• Brief 1:
In the Advent passage, what is named as the only immutable thing?
• Brief 2:
Write out the part of the Advent passage that begins at the words "When we deal" and stops after "in realized eschatology.".

• Provided passage:
Of course, there are those who do fervently hope and long for that moment when God might rend the heavens and come down, do awesome deeds and kindle fire upon the earth. There are those who, based on the calculations of the ancient Mayans earnestly believe that will happen within this year, at the conclusion of 2012. But, from time immemorial humans have predicted the ending of all things such as we have known them. For is it not human nature that when we are confronted with the reality that things change, we long for, hunger for, we desire the immutable. And, yet there is only one thing that is immutable. Certainly we may have noticed that it was not the 1928 Prayer Book, or the 1940 Hymnal. The only immutable thing is God.
Change is always perceived as loss. To most of us, that was made clear in the changing of the prayer books and the hymnal. But, actually it is one of the celebrated themes of scripture.
For example, Psalm 102 has these words:
25 In the beginning you laid the foundations of the earth,
and the heavens are the work of your hands.
26 They will perish, but you remain;
they will all wear out like a garment.
Like clothing you will change them
and they will be discarded.
27 But you remain the same,
and your years will never end.
When we deal with the literature of Advent, we tend to see it as referring to an unsteady and frightening future. And, we ask ourselves questions, the sort of questions that provoke anxiety. We know that as a human race, we’ve tended to be naughty, not nice. So, there’s not a shadow of a doubt that we deserve the judgment, the chastening hand of God upon us. For, are not all our deeds, even our righteous ones like a filthy cloth? We cannot help but wonder: Are we living in those last days? What if these are the end times?
So it never occurs to us to see the ways in which the kingdom of God is already here and in our midst.
We plaintively sing, “Come O Come Emmanuel,” but how quickly we forget that Emmanuel has come and dwelt in our midst. In ten dollar words, we have become so caught up in the anxiety of eschatology, that we have failed to realize how we also live in realized eschatology.
God has already torn open the heavens and come down, and done such a thing so wondrous that the mountains quaked at his presence. We call that the doctrine of the incarnation, Christmas. For do we not prepare ourselves to celebrate again how the love of God was shown to this world in this season known as Advent?

Saved entries:

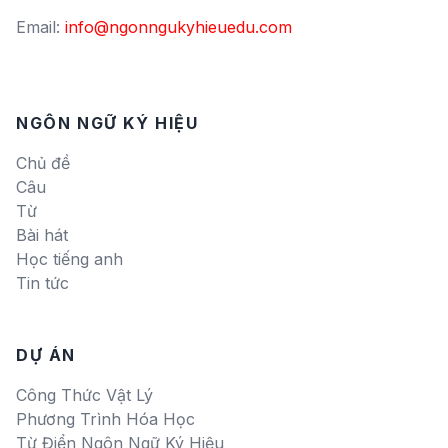
Email:
info@ngonngukyhieuedu.com
NGÔN NGỮ KÝ HIỆU
Chủ đề
Câu
Từ
Bài hát
Học tiếng anh
Tin tức
DỰ ÁN
Công Thức Vật Lý
Phương Trình Hóa Học
Từ Điển Ngôn Ngữ Ký Hiệu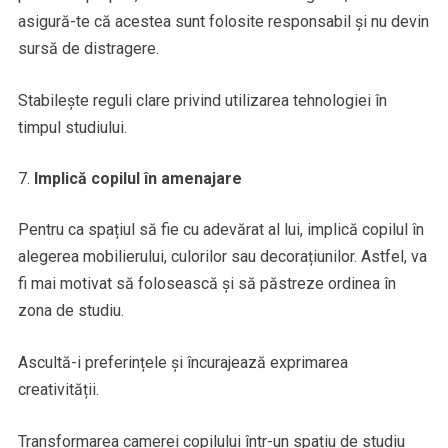
asigură-te că acestea sunt folosite responsabil și nu devin
sursă de distragere.
Stabilește reguli clare privind utilizarea tehnologiei în
timpul studiului.
Implică copilul în amenajare
Pentru ca spațiul să fie cu adevărat al lui, implică copilul în
alegerea mobilierului, culorilor sau decorațiunilor. Astfel, va
fi mai motivat să folosească și să păstreze ordinea în
zona de studiu.
Ascultă-i preferințele și încurajează exprimarea
creativității.
Transformarea camerei copilului într-un spațiu de studiu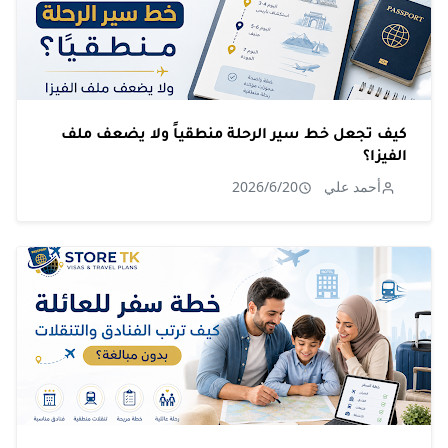
كيف تجعل خط سير الرحلة منطقياً ولا يضعف ملف
الفيزا؟
أحمد علي
2026/6/20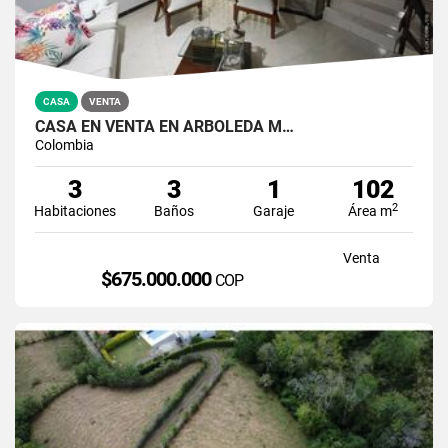
CASA
VENTA
CASA EN VENTA EN ARBOLEDA M…
Colombia
3
3
1
102
2
Habitaciones
Baños
Garaje
Área m
Venta
$675.000.000
COP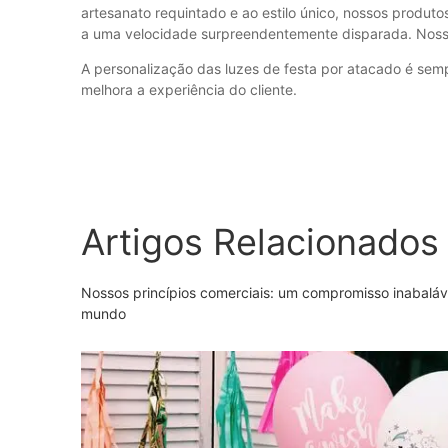
artesanato requintado e ao estilo único, nossos produto
a uma velocidade surpreendentemente disparada. Nosso
A personalização das luzes de festa por atacado é sem
melhora a experiência do cliente.
Artigos Relacionados
Nossos princípios comerciais: um compromisso inabaláve
mundo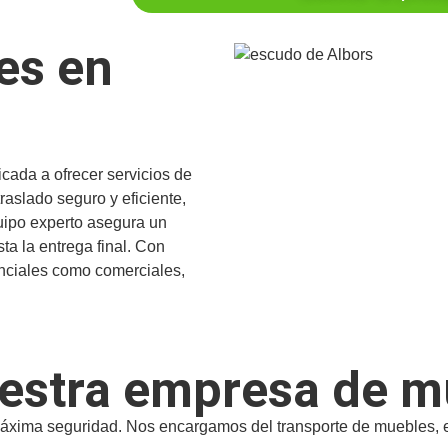
es en
ada a ofrecer servicios de
aslado seguro y eficiente,
uipo experto asegura un
a la entrega final. Con
nciales como comerciales,
uestra empresa de 
ima seguridad. Nos encargamos del transporte de muebles, ele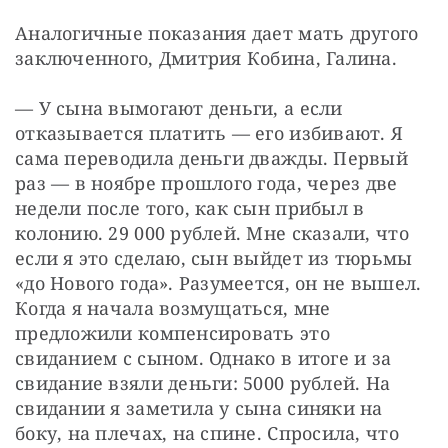
Аналогичные показания дает мать другого 
заключенного, Дмитрия Кобина, Галина.
— У сына вымогают деньги, а если 
отказывается платить — его избивают. Я 
сама переводила деньги дважды. Первый 
раз — в ноябре прошлого года, через две 
недели после того, как сын прибыл в 
колонию. 29 000 рублей. Мне сказали, что 
если я это сделаю, сын выйдет из тюрьмы 
«до Нового года». Разумеется, он не вышел. 
Когда я начала возмущаться, мне 
предложили компенсировать это 
свиданием с сыном. Однако в итоге и за 
свидание взяли деньги: 5000 рублей. На 
свидании я заметила у сына синяки на 
боку, на плечах, на спине. Спросила, что 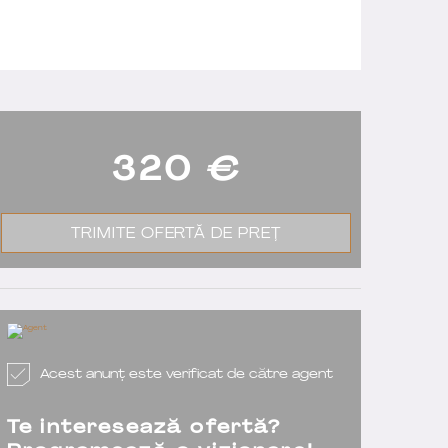
320
€
TRIMITE OFERTĂ DE PREȚ
Acest anunț este verificat de către agent
Te interesează ofertă?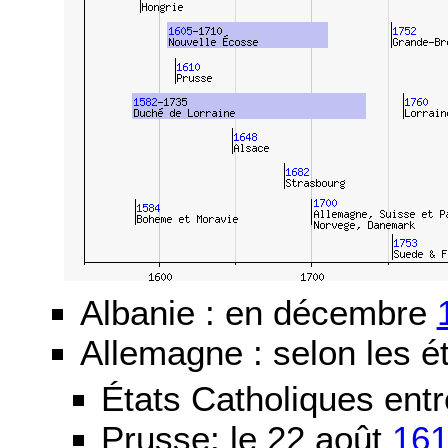
Albanie : en décembre
Allemagne : selon les ét
États Catholiques ent
Prusse: le 22 août
16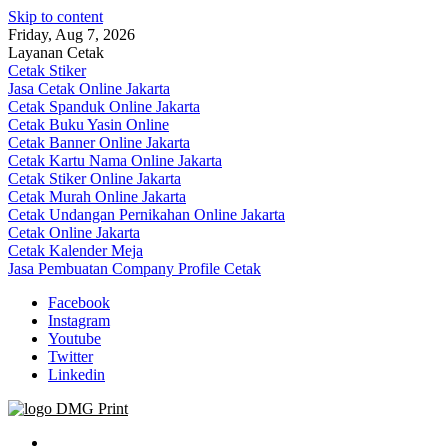
Skip to content
Friday, Aug 7, 2026
Layanan Cetak
Cetak Stiker
Jasa Cetak Online Jakarta
Cetak Spanduk Online Jakarta
Cetak Buku Yasin Online
Cetak Banner Online Jakarta
Cetak Kartu Nama Online Jakarta
Cetak Stiker Online Jakarta
Cetak Murah Online Jakarta
Cetak Undangan Pernikahan Online Jakarta
Cetak Online Jakarta
Cetak Kalender Meja
Jasa Pembuatan Company Profile Cetak
Facebook
Instagram
Youtube
Twitter
Linkedin
Jasa Cetak Online DMG Printing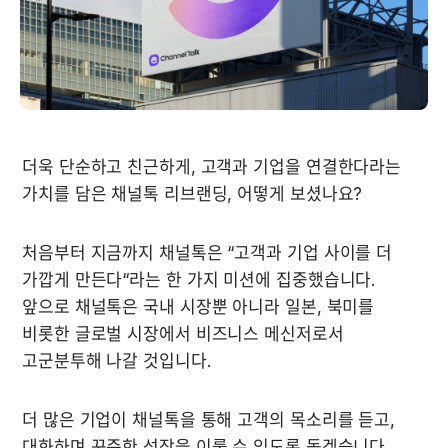
더욱 단순하고 친근하게, 고객과 기업을 연결한다라는 
가치를 담은 채널톡 리브랜딩, 어떻게 보셨나요?
처음부터 지금까지 채널톡은 “고객과 기업 사이를 더 
가깝게 만든다“라는 한 가지 미션에 집중했습니다. 
앞으로 채널톡은 국내 시장뿐 아니라 일본, 북미를 
비롯한 글로벌 시장에서 비즈니스 메신저로서 
고군분투해 나갈 것입니다.
더 많은 기업이 채널톡을 통해 고객의 목소리를 듣고, 
대화하며 꾸준한 성장을 이룰 수 있도록 돕겠습니다. 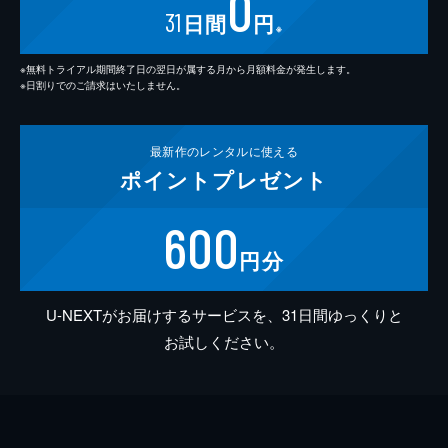
0
31
日間
円
※
※無料トライアル期間終了日の翌日が属する月から月額料金が発生します。
※日割りでのご請求はいたしません。
最新作の
レンタルに使える
ポイント
プレゼント
600
円分
U-NEXTがお届けするサービスを、31日間ゆっくりと
お試しください。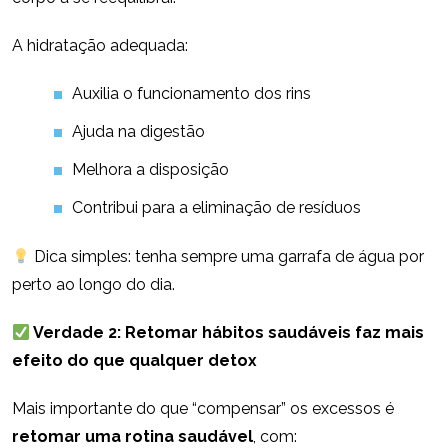
A hidratação adequada:
Auxilia o funcionamento dos rins
Ajuda na digestão
Melhora a disposição
Contribui para a eliminação de resíduos
Dica simples: tenha sempre uma garrafa de água por
perto ao longo do dia.
Verdade 2: Retomar hábitos saudáveis faz mais
efeito do que qualquer detox
Mais importante do que “compensar” os excessos é
retomar uma rotina saudável
, com: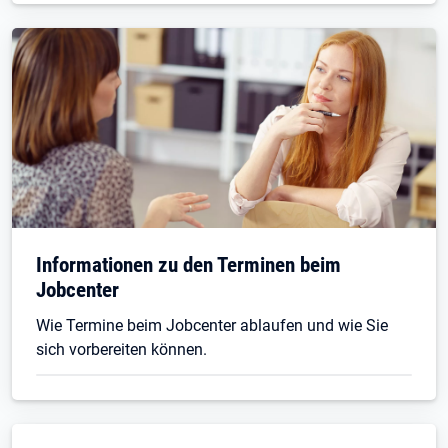
Informationen zu den Terminen beim
Jobcenter
Wie Termine beim Jobcenter ablaufen und wie Sie
sich vorbereiten können.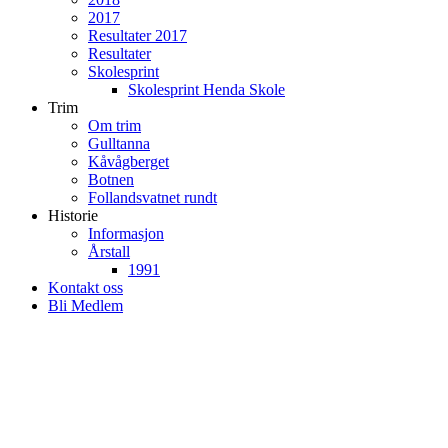
2017
Resultater 2017
Resultater
Skolesprint
Skolesprint Henda Skole
Trim
Om trim
Gulltanna
Kåvågberget
Botnen
Follandsvatnet rundt
Historie
Informasjon
Årstall
1991
Kontakt oss
Bli Medlem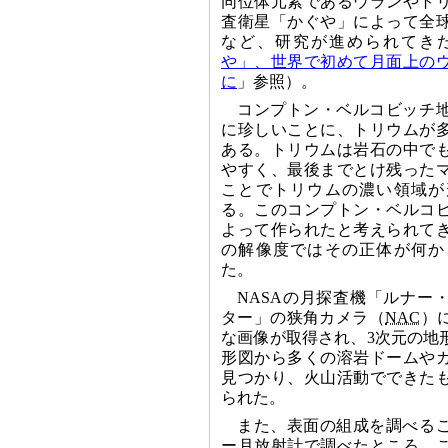
同位体元素であるウランやト
査衛星「かぐや」によって全
など、研究が進められてきた（20
や」、世界で初めて月面上の
に
」参照）。
コンプトン・ベルコビッチ
に珍しいことに、トリウムが
ある。トリウムは岩石の中で
やすく、最後までとけ残った
ことでトリウムの濃い領域が
る。このコンプトン・ベルコ
よって作られたと考えられて
の解像度ではその正体が何か
た。
NASAの月探査機「ルナー
ター」の狭角カメラ（
NAC
）
な画像が取得され、3次元の地
形図から多くの溶岩ドームや
見つかり、火山活動でできた
られた。
また、表面の組成を調べる
ー月放射計で調べたところ、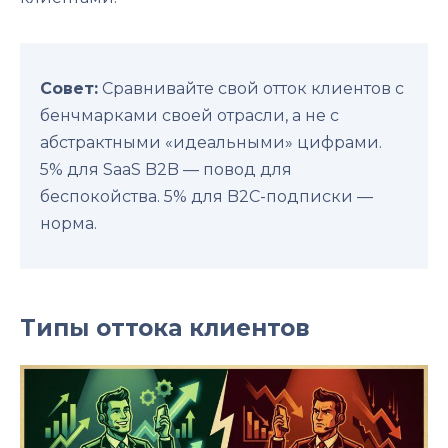
Совет:
Сравнивайте свой отток клиентов с
бенчмарками своей отрасли, а не с
абстрактными «идеальными» цифрами.
5% для SaaS B2B — повод для
беспокойства. 5% для B2C-подписки —
норма.
Типы оттока клиентов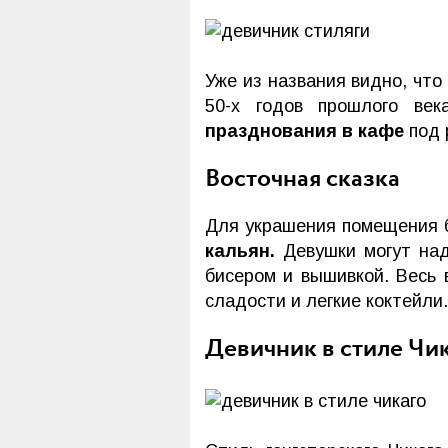
Уже из названия видно, что
50-х годов прошлого ве
празднования в кафе
под 
Восточная сказка
Для украшения помещения 
кальян.
Девушки могут над
бисером и вышивкой. Весь 
сладости и легкие коктейли.
Девичник в стиле Чи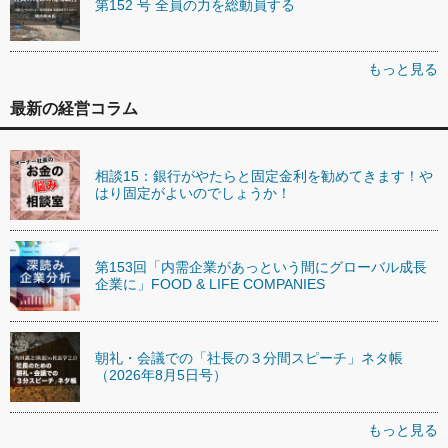
第152 号 全員の力を総動員する
もっと見る
最新の経営コラム
相談15：銀行がやたらと固定金利を勧めてきます！や
はり固定がよいのでしょうか！
第153回「内需企業があっという間にグローバル成長
企業に」FOOD & LIFE COMPANIES
朝礼・会議での「社長の３分間スピーチ」ネタ帳
（2026年8月5日号）
もっと見る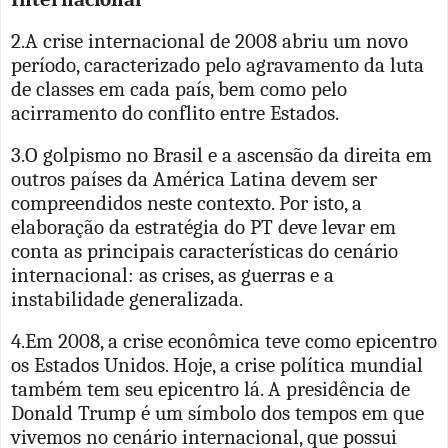
2.A crise internacional de 2008 abriu um novo
período, caracterizado pelo agravamento da luta
de classes em cada país, bem como pelo
acirramento do conflito entre Estados.
3.O golpismo no Brasil e a ascensão da direita em
outros países da América Latina devem ser
compreendidos neste contexto. Por isto, a
elaboração da estratégia do PT deve levar em
conta as principais características do cenário
internacional: as crises, as guerras e a
instabilidade generalizada.
4.Em 2008, a crise econômica teve como epicentro
os Estados Unidos. Hoje, a crise política mundial
também tem seu epicentro lá. A presidência de
Donald Trump é um símbolo dos tempos em que
vivemos no cenário internacional, que possui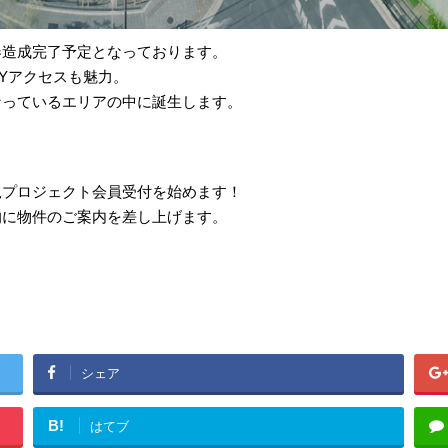
春造成完了予定となっております。
Yアクセスも魅力。
なっているエリアの中に誕生します。
規プロジェクト会員受付を始めます！
的に物件のご案内を差し上げます。
シェア
B!
はてブ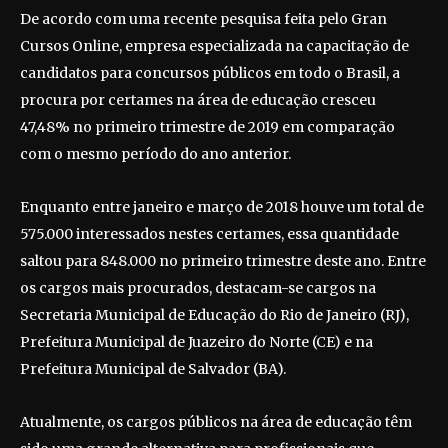
De acordo com uma recente pesquisa feita pelo Gran
Cursos Online, empresa especializada na capacitação de
candidatos para concursos públicos em todo o Brasil, a
procura por certames na área de educação cresceu
47,48% no primeiro trimestre de 2019 em comparação
com o mesmo período do ano anterior.
Enquanto entre janeiro e março de 2018 houve um total de
575.000 interessados nestes certames, essa quantidade
saltou para 848.000 no primeiro trimestre deste ano. Entre
os cargos mais procurados, destacam-se cargos na
Secretaria Municipal de Educação do Rio de Janeiro (RJ),
Prefeitura Municipal de Juazeiro do Norte (CE) e na
Prefeitura Municipal de Salvador (BA).
Atualmente, os cargos públicos na área de educação têm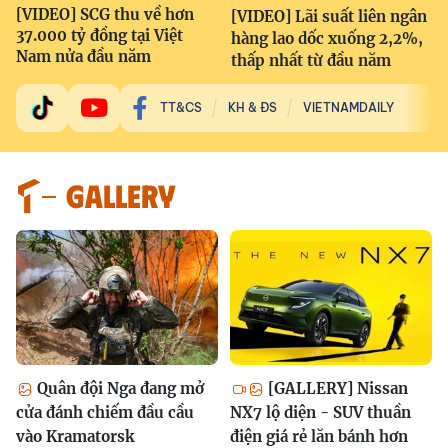
[VIDEO] SCG thu về hơn
[VIDEO] Lãi suất liên ngân
37.000 tỷ đồng tại Việt
hàng lao dốc xuống 2,2%,
Nam nửa đầu năm
thấp nhất từ đầu năm
TT&CS
KH & ĐS
VIETNAMDAILY
GALLERY
Quân đội Nga đang mở
[GALLERY] Nissan
cửa đánh chiếm đầu cầu
NX7 lộ diện - SUV thuần
vào Kramatorsk
điện giá rẻ lăn bánh hơn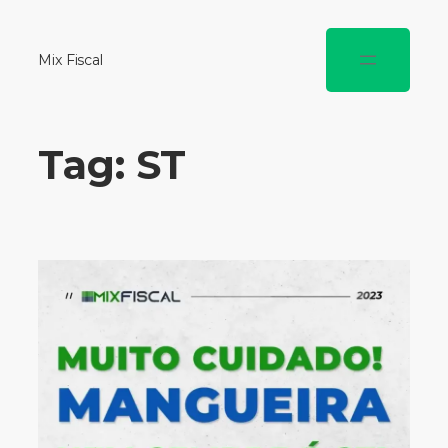
Mix Fiscal
Tag:
ST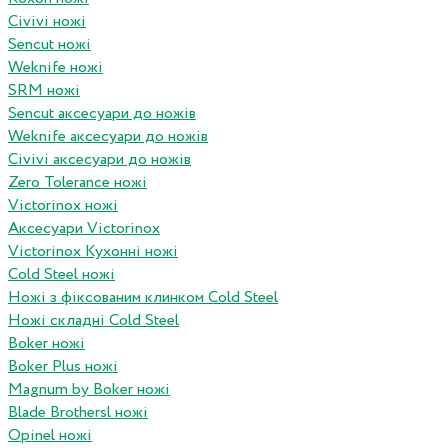
Civivi ножі
Sencut ножі
Weknife ножі
SRM ножі
Sencut аксесуари до ножів
Weknife аксесуари до ножів
Civivi аксесуари до ножів
Zero Tolerance ножі
Victorinox ножі
Аксесуари Victorinox
Victorinox Кухонні ножі
Cold Steel ножі
Ножі з фіксованим клинком Cold Steel
Ножі складні Cold Steel
Boker ножі
Boker Plus ножі
Magnum by Boker ножі
Blade Brothersl ножі
Opinel ножі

• Written solution 1:
God.

• Written solution 2:
When we deal with the literature of Advent, we tend to see it as referring to an unsteady and frightening future. And, we ask ourselves questions, the sort of questions that provoke anxiety. We know that as a human race, we’ve tended to be naughty, not nice. So, there’s not a shadow of a doubt that we deserve the judgment, the chastening hand of God upon us. For, are not all our deeds, even our righteous ones like a filthy cloth? We cannot help but wonder: Are we living in those last days? What if these are the end times?
So it never occurs to us to see the ways in which the kingdom of God is already here and in our midst.
We plaintively sing, “Come O Come Emmanuel,” but how quickly we forget that Emmanuel has come and dwelt in our midst. In ten dollar words, we have become so caught up in the anxiety of eschatology, that we have failed to realize how we also live in realized eschatology.